The course correction did come, thanks to the awful and fast-worsening of the situations in Italy, Britain and America. The precariousness of the Australian situation is also quietly a worry. There was clearly community transmission going on in our largest source of tourists and our main entry and exit point for business travellers and returning New Zealanders.

Jacinda Ardern's decision on Saturday afternoon to effectively close the border was the klaxon call for the Government to go into emergency mode. The Reserve Bank called its Monetary Policy Committee in for an extraordinary out-of-cycle interest rate decision. By Monday morning it was ready to announce not only a 75 basis point cut to 0.25 percent, but that they would keep it there for a year and that the next move would be a Government bond buying programme that is known in the rest of the world as Quantitative Easing (QE). Some of the less respectful commentators call it money printing.

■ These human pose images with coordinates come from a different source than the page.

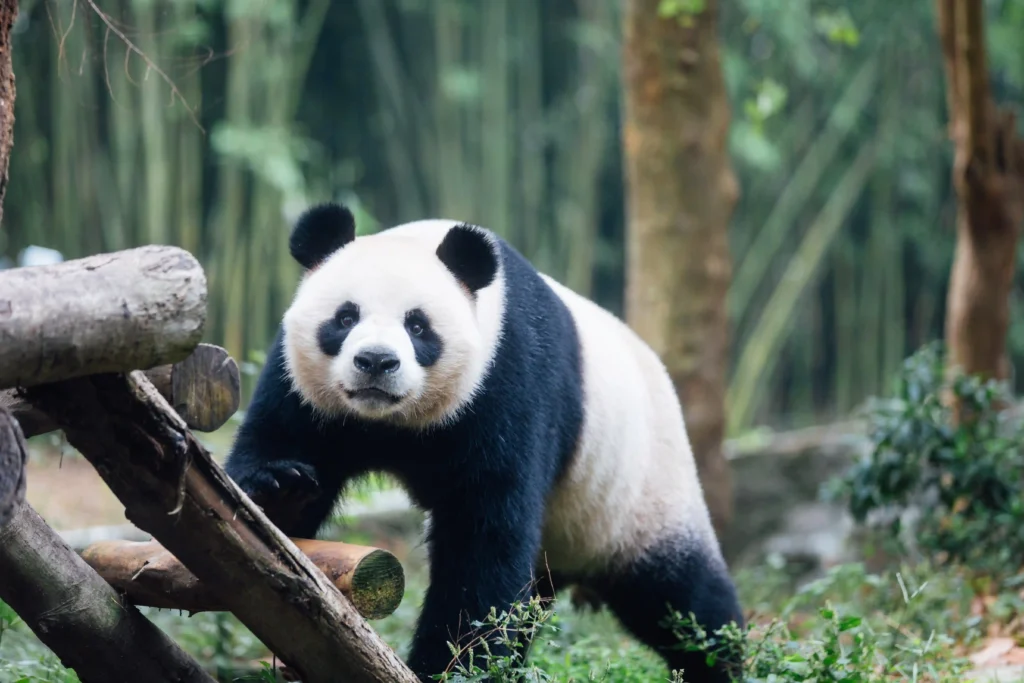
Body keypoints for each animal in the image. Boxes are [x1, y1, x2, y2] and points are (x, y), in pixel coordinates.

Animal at [224, 204, 745, 683]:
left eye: (418, 326)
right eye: (345, 317)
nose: (375, 361)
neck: (389, 422)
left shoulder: (506, 382)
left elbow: (484, 538)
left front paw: (450, 667)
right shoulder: (303, 391)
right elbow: (279, 468)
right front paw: (284, 488)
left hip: (642, 491)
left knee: (683, 600)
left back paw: (726, 660)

Essentially, QE is a process where a central bank swaps its promise to pay cash for a Government bond in the hands of a pension fund or bank. It is designed to lower long term interest rates and encourage banks to lend and businesses to invest. The US Federal Reserve, the Bank of Japan, the Bank of England and the European Central Bank have been doing it on and off for over a decade. Many believe it is largely responsible for pumping up the value of existing assets such as bonds, shares and property, and quietly euthanising the real economy driven by business investment. There's a debate there for another time. Suffice to say, it's controversial and even a week ago was widely thought virtually impossible here.

QE on May 13?

We should all look forward now to the Reserve Bank's next Monetary Policy Statement and rates decision on May 13, a day before the Budget, which is shaping up as Phase Two of the Covid-19 response. The Reserve Bank Chief Economist Yuong Ha told Bloomberg yesterday the Reserve Bank could be ready to buy Government bonds from that May meeting.

He won't have to wait long. The Government will announce massive new bond issues the very next day. It will be a very short trip for those bonds across the Terrace from the Treasury to the Reserve, via some pension fund or bank to clip the ticket.

The package announced today on will cost $12.1 billion and includes a sizeable amount of cash up front for small businesses and beneficiaries, with $8.7b going to mostly small to medium businesses in the form of cash payments and tax relief, while $2.8b will go in an immediate (April 1) and permanent $25 per week increase in income to beneficiaries, working families won't have to satisfy the hours test to get the In Work Tax Credit, and there's a one-off doubling of the Winter Energy Payment for pensioners.

Not too targeted

Thankfully, the Government appeared to change tack towards the end of its design process and widened the scope and size of its wage subsidy for small to medium businesses.

It will deliver a fairly immediate $5.1b cash injection to about half of New Zealand's small businesses. All going well, that could be in bank accounts within the next two weeks.

Recession is still coming

The Treasury sees a recession coming this year and others also see more work to be done.

ASB's Nathan Penny sees room for wider measures with future packages, which could come as early as May 14.

 "A temporary cut to the GST rate is one example of how the Government could give a broad and simple boost to the economy," Penny said.

It would immediately boost spending power and give a short term cashflow boost to businesses if they were allowed to keep the difference.